Aggressive Compression Enables LLM Weight Theft
Davis Brown, Juan-Pablo Rivera, Dan Hendrycks, Mantas Mazeika
TL;DR
The paper analyzes weight exfiltration risk for large language models by showing that extreme compression of model weights, if decompression constraints are relaxed, can dramatically accelerate theft. It introduces a simple quantitative model using $T = \frac{M c}{E N s}$ and $P_{\text{success}} = (1 - p)^T$ to connect compression, usage profiles, and detection to exfiltration feasibility, and demonstrates that $16\times$ to $100\times$ compression is achievable with minimal degradation. A novel compression method, VQ-then-train, achieves substantially higher compression than prior schemes and improves exfiltration feasibility under realistic attacker assumptions. The study also evaluates defenses, finding that forensic watermarking offers effective, low-cost attribution while other defenses (compressibility resistance and moving-target strategies) have mixed effectiveness due to adaptive attacks such as canonicalisation.
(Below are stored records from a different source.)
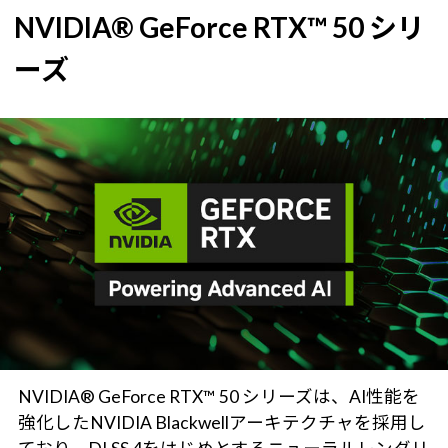
NVIDIA® GeForce RTX™ 50 シリ
ーズ
NVIDIA® GeForce RTX™ 50 シリーズは、AI性能を
強化したNVIDIA Blackwellアーキテクチャを採用し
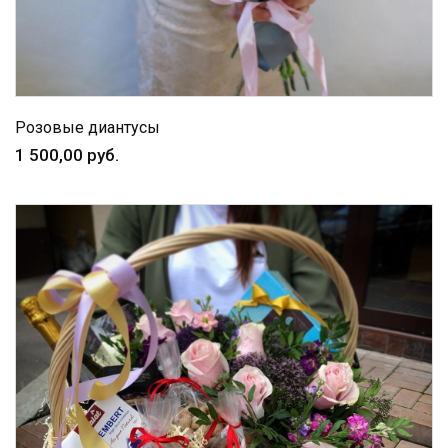
Розовые диантусы
1 500,00 руб.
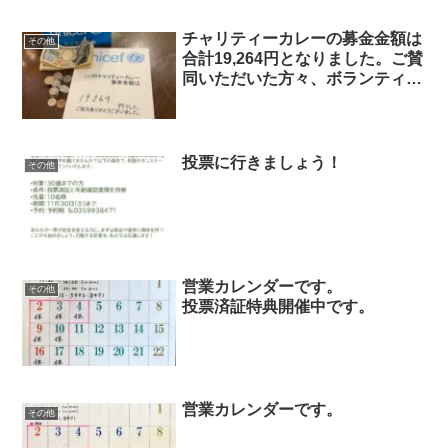
チャリティーカレーの募金金額は
その他
合計19,264円となりました。ご賛
同いただいた方々、ボランティア
スタッフの方々には改めてお礼を
申し上げます。
投票に行きましょう！
その他
営業カレンダーです。
その他
投票済証特典開催中です。
営業カレンダーです。
その他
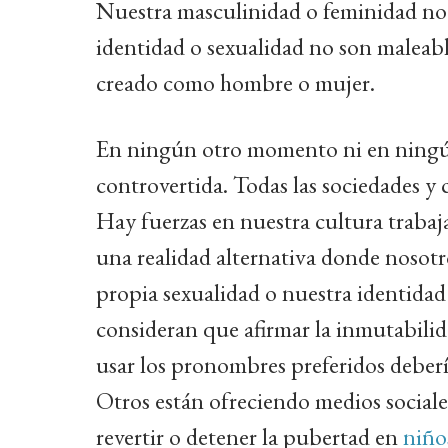
Nuestra masculinidad o feminidad no 
identidad o sexualidad no son maleabl
creado como hombre o mujer.
En ningún otro momento ni en ningún
controvertida. Todas las sociedades y c
Hay fuerzas en nuestra cultura trabaj
una realidad alternativa donde nosotr
propia sexualidad o nuestra identidad
consideran que afirmar la inmutabilid
usar los pronombres preferidos deberí
Otros están ofreciendo medios sociales
revertir o detener la pubertad en
niño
Overall, the work highlights a critical security risk for weight theft and suggests actionable defense directions to mitigate exfiltration in deployed LLM systems.
Abstract
As frontier AIs become more powerful and costly to develop, adversaries have increasing incentives to steal model weights by mounting exfiltration attacks. In this work, we consider exfiltration attacks where an adversary attempts to sneak model weights out of a datacenter over a network. While exfiltration attacks are multi-step cyber attacks, we demonstrate that a single factor, the compressibility of model weights, significantly heightens exfiltration risk for large language models (LLMs). We tailor compression specifically for exfiltration by relaxing decompression constraints and demonstrate that attackers could achieve 16x to 100x compression with minimal trade-offs, reducing the time it would take for an attacker to illicitly transmit model weights from the defender's server from months to days. Finally, we study defenses designed to reduce exfiltration risk in three distinct ways: making models harder to compress, making them harder to 'find,' and tracking provenance for post-attack analysis using forensic watermarks. While all defenses are promising, the forensic watermark defense is both effective and cheap, and therefore is a particularly attractive lever for mitigating weight-exfiltration risk.